When Andy and Daryl arrive at the HDRCP lab to begin filming the industrial instructional video, they are shown walking through a working laboratory, with actual research going on around them by white-lab-coated technicians. They pass by a full snack box positioned on the lab counter, amongst the beakers and test tubes and vials and such. A bag of Herr’s Ragin’ Ranch Chips is clearly visible. It made me wonder if the meticulously pristine, gloved, goggle-wearing technicians just set their equipment down at any time to snatch up a handful of Ragin’ Ranch chips to satisfy their mid-afternoon munchies. Then do they carefully wipe the colorful Ragin’ Ranch crumbs off their hands onto their white lab coats? It all seems kind of Kevin Malone-y, doesn’t it?
Meanwhile, the paper airplane contest is in full swing down in the Dunder Mifflin warehouse. Behind the contestants is a desk or a shelving unit that is covered with boxes of Wegman’s snacks and cereals, in an artfully-arranged still-life composition similar to the top of the break room refrigerator upstairs. On the wall above this snack cart is a poster that is “awarding” the warehouse with the unwanted title of “Dirtiest department.” The illustration on this “award” is a cartoon pig. Well… maybe if they didn’t have so many boxes of goodies so conveniently handy down there, they wouldn’t have so many cookie crumbs all over the floor! The warehouse refrigerator features a magnet for RX Billing Services, a local Dunmore business. It also has the exact same magnet as the upstairs refrigerator, extolling the legal services of Dante Cancelli, a Scranton attorney-at-law. Dante works both floors, tending to the legal needs of the blue and the white collars.
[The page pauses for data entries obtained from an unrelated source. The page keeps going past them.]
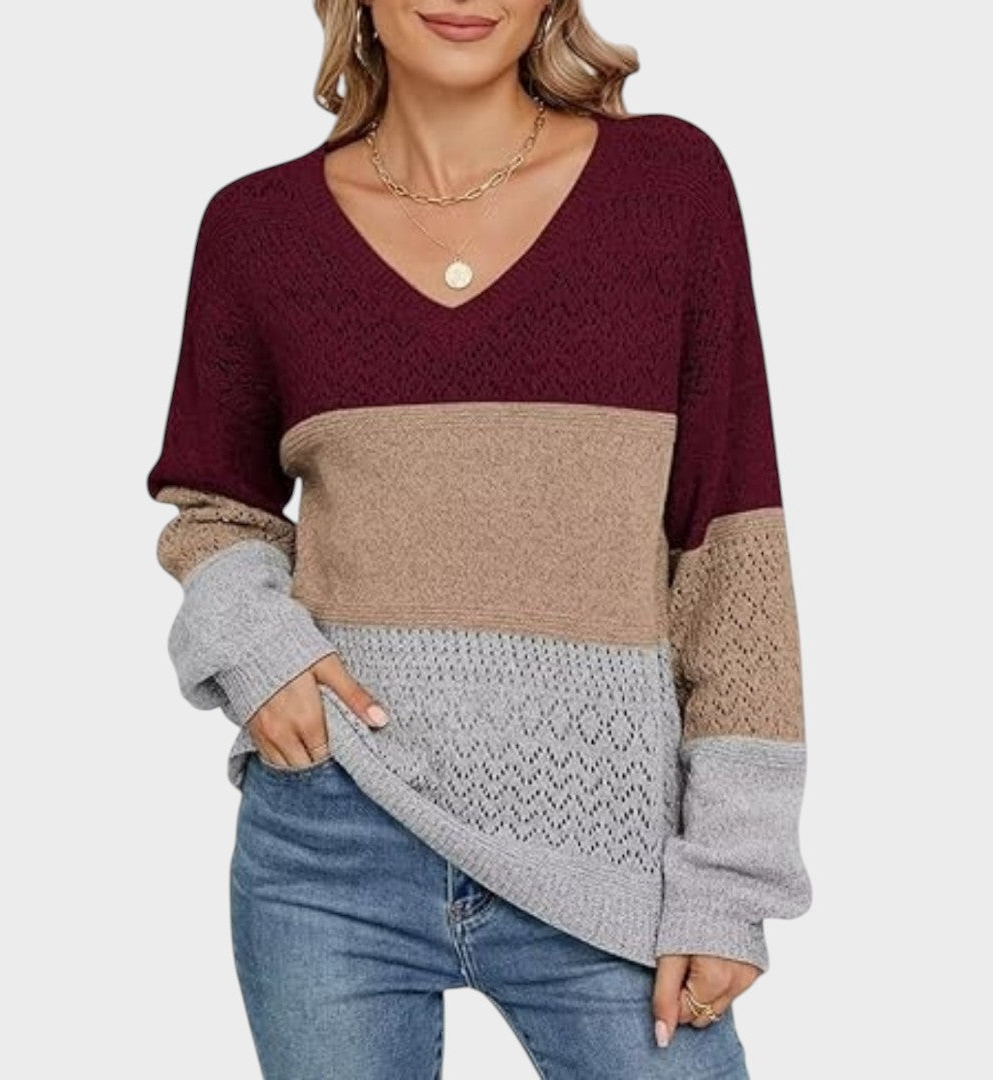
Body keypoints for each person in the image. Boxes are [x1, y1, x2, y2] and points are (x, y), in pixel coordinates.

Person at [145, 1, 813, 1076]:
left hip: (612, 861)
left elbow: (729, 543)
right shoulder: (257, 229)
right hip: (331, 844)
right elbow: (216, 506)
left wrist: (731, 876)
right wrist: (262, 650)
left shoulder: (667, 186)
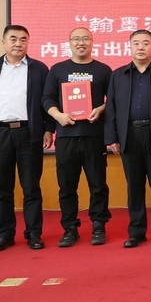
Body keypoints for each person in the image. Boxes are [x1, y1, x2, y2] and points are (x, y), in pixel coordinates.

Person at [0, 25, 54, 251]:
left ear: (28, 43)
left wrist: (49, 129)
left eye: (23, 39)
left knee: (31, 187)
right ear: (4, 43)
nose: (18, 43)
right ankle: (4, 234)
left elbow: (48, 101)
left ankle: (34, 234)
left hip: (29, 133)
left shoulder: (39, 69)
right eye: (13, 39)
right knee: (3, 188)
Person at [104, 30, 151, 248]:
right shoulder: (118, 75)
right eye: (136, 43)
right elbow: (111, 108)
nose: (141, 47)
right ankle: (136, 232)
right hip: (129, 136)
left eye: (145, 43)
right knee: (134, 187)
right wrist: (112, 137)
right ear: (130, 46)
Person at [42, 27, 113, 246]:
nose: (81, 43)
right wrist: (58, 115)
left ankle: (98, 226)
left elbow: (113, 99)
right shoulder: (57, 69)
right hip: (66, 137)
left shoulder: (103, 70)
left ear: (92, 42)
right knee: (67, 186)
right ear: (69, 42)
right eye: (76, 39)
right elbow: (47, 98)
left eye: (85, 39)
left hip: (94, 136)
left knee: (98, 184)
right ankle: (70, 228)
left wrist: (101, 109)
There are several cases of Izze sparkling juice on the floor behind Nellie, and a 97.9X radio station bumper-sticker behind Kevin, as he glues his fingers together making his many faulty airplanes.
When Angela is shown “stocking up” on Dunder Mifflin toilet paper for her home use, she walks past a poster for the Scranton “Fight For Air” Walk, a charity event which was held in October 2012. The pilfered toilet paper rolls were in a blue generic wrapping paper, with only the word “soft” written on the packaging. Since the show knows that nuts like me are out there watching for stuff like this, they really should have put something comically negative like “industrial-grade” on the toilet paper. It would have been funny and apropos, reminding us that the notorious cheapskate Dwight Schrute is the landlord that stocks the Scranton Business Park bathrooms.
And finally, Jim Halpert is shown climbing into a McCarthy Flowered Cab in the parking lot. The local company McCarthy cabs has been a staple on the show for years, showing up time and time again. This particular cab is marked on the front fender with the designating number “M152.” Hmm… if I look back at previous episodes, I wonder if cab M152 will be the one that is making every single pick-up. Something tells me that it just might be.